题目描述

Given a List of words, return the words that can be typed using letters of alphabet on only one row's of American keyboard like the image below.

keyboard

Example 1:

Input: ["Hello", "Alaska", "Dad", "Peace"]
Output: ["Alaska", "Dad"]

Note:

  1. You may use one character in the keyboard more than once.
  2. You may assume the input string will only contain letters of alphabet.

解法一

思路

这题非常简单,不必作太多解释了。
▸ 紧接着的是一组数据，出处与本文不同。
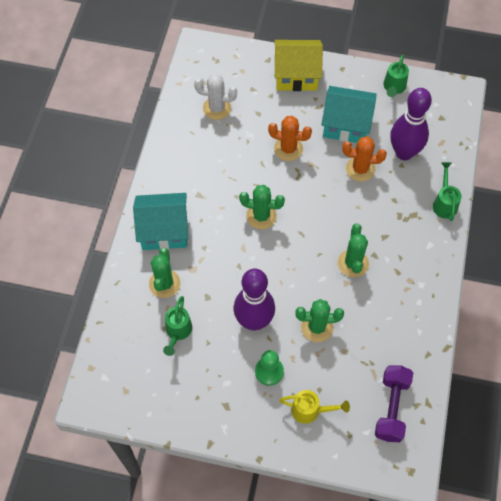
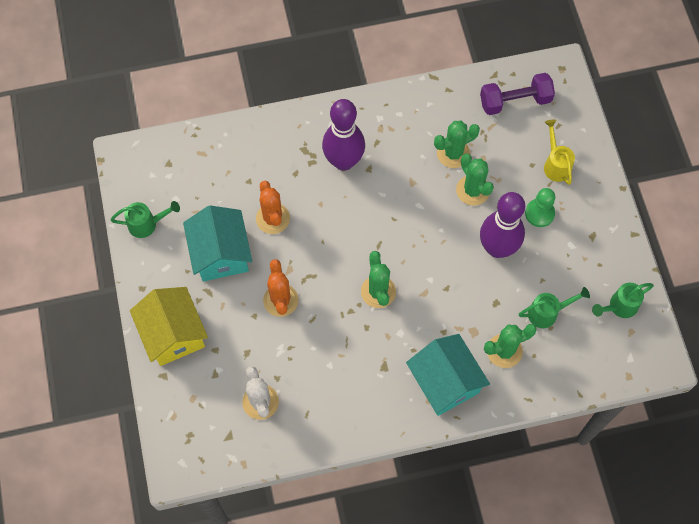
camera: 115 degrees left, 5 degrees up
green cactus [338,224,369,277] -> green cactus moved to [434,121,480,168]
purple bowling pin [390,88,432,160] -> purple bowling pin moved to [322,99,365,171]
green watering can [433,162,462,221] -> green watering can moved to [592,283,654,318]

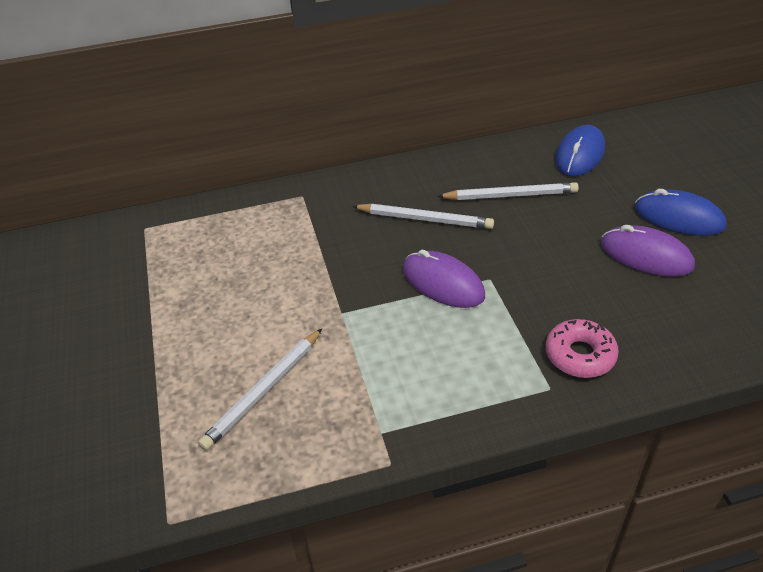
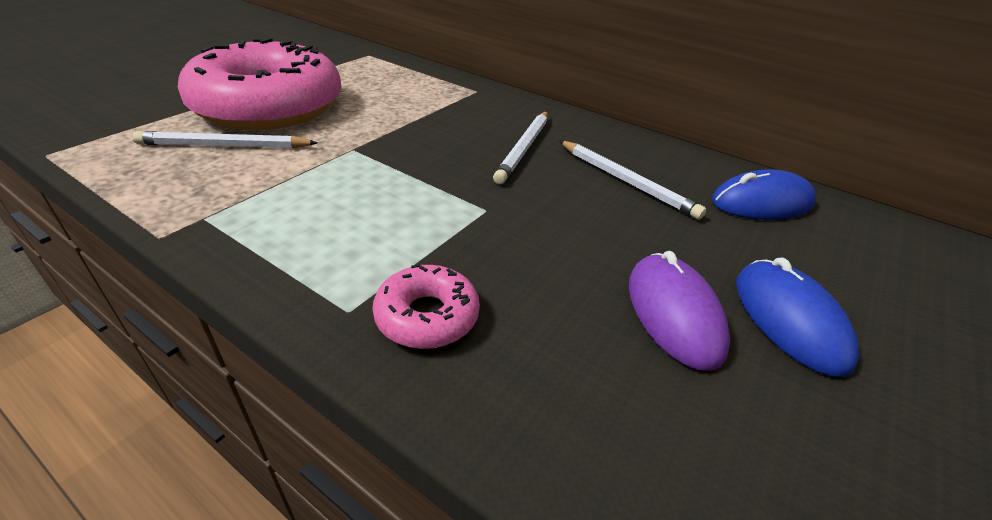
camera: 45 degrees right, 5 degrees down
white pencil [352,204,494,229] -> white pencil turned 45 degrees clockwise [493,111,548,184]
purple mouse [403,249,485,308] -> none
none -> pink donut [178,38,342,130]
只需要将相同行的字母都映射成相同的数字,然后对每个单词测试是不是所有的字母都对应相同的数字;这里直接拿第一个字母对应的数字作为基准,检查后面的所有字母是否与第一个数字相同即可。

Python

class Solution(object):
    def findWords(self, words):
        """
        :type words: List[str]
        :rtype: List[str]
        """
        pattern = {}
        for letter in 'qwertyuiop':
            pattern[letter] = 1
        for letter in 'asdfghjkl':
            pattern[letter] = 2
        for letter in 'zxcvbnm':
            pattern[letter] = 3
        result = []
        for word in words:
            word_lower = word.lower()
            category = pattern[word_lower[0]]
            is_same_category = True
            for letter in word_lower:
                if pattern[letter] != category:
                    is_same_category = False
                    break
            if is_same_category:
                result.append(word)
        return result

Java

public class Solution {
    public String[] findWords(String[] words) {
        Map<Character, Integer> pattern = new HashMap<>();
        for (char letter : "qwertyuiop".toCharArray()) {
            pattern.put(letter, 1);
        }
        for (char letter : "asdfghjkl".toCharArray()) {
            pattern.put(letter, 2);
        }
        for (char letter : "zxcvbnm".toCharArray()) {
            pattern.put(letter, 3);
        }
        List<String> resultList = new ArrayList<>();
        for (String word : words) {
            String wordLower = word.toLowerCase();
            int category = pattern.get(wordLower.charAt(0));
            boolean isSameCategory = true;
            for (char letter : wordLower.toCharArray()) {
                if (pattern.get(letter) != category) {
                    isSameCategory = false;
                    break;
                }
            }
            if (isSameCategory) {
                resultList.add(word);
            }
        }
        return resultList.toArray(new String[resultList.size()]);
    }
}

C++

class Solution {
public:
    vector <string> findWords(vector <string> &words) {
        class Utils {
        public:
            char easytolower(char in) {
                if (in <= 'Z' && in >= 'A')
                    return in - ('Z' - 'z');
                return in;
            }
        };
        unordered_map<char, int> pattern;
        for (auto letter:"qwertyuiop") {
            pattern[letter] = 1;
        }
        for (auto letter:"asdfghjkl") {
            pattern[letter] = 2;
        }
        for (auto letter:"zxcvbnm") {
            pattern[letter] = 3;
        }
        Utils utils;
        vector <string> result;
        for (auto &word:words) {
            int category = pattern[utils.easytolower(word[0])];
            bool isSameCategory = true;
            for (auto letter:word) {
                if (pattern[utils.easytolower(letter)] != category) {
                    isSameCategory = false;
                    break;
                }
            }
            if (isSameCategory) {
                result.push_back(word);
            }
        }
        return result;
    }
};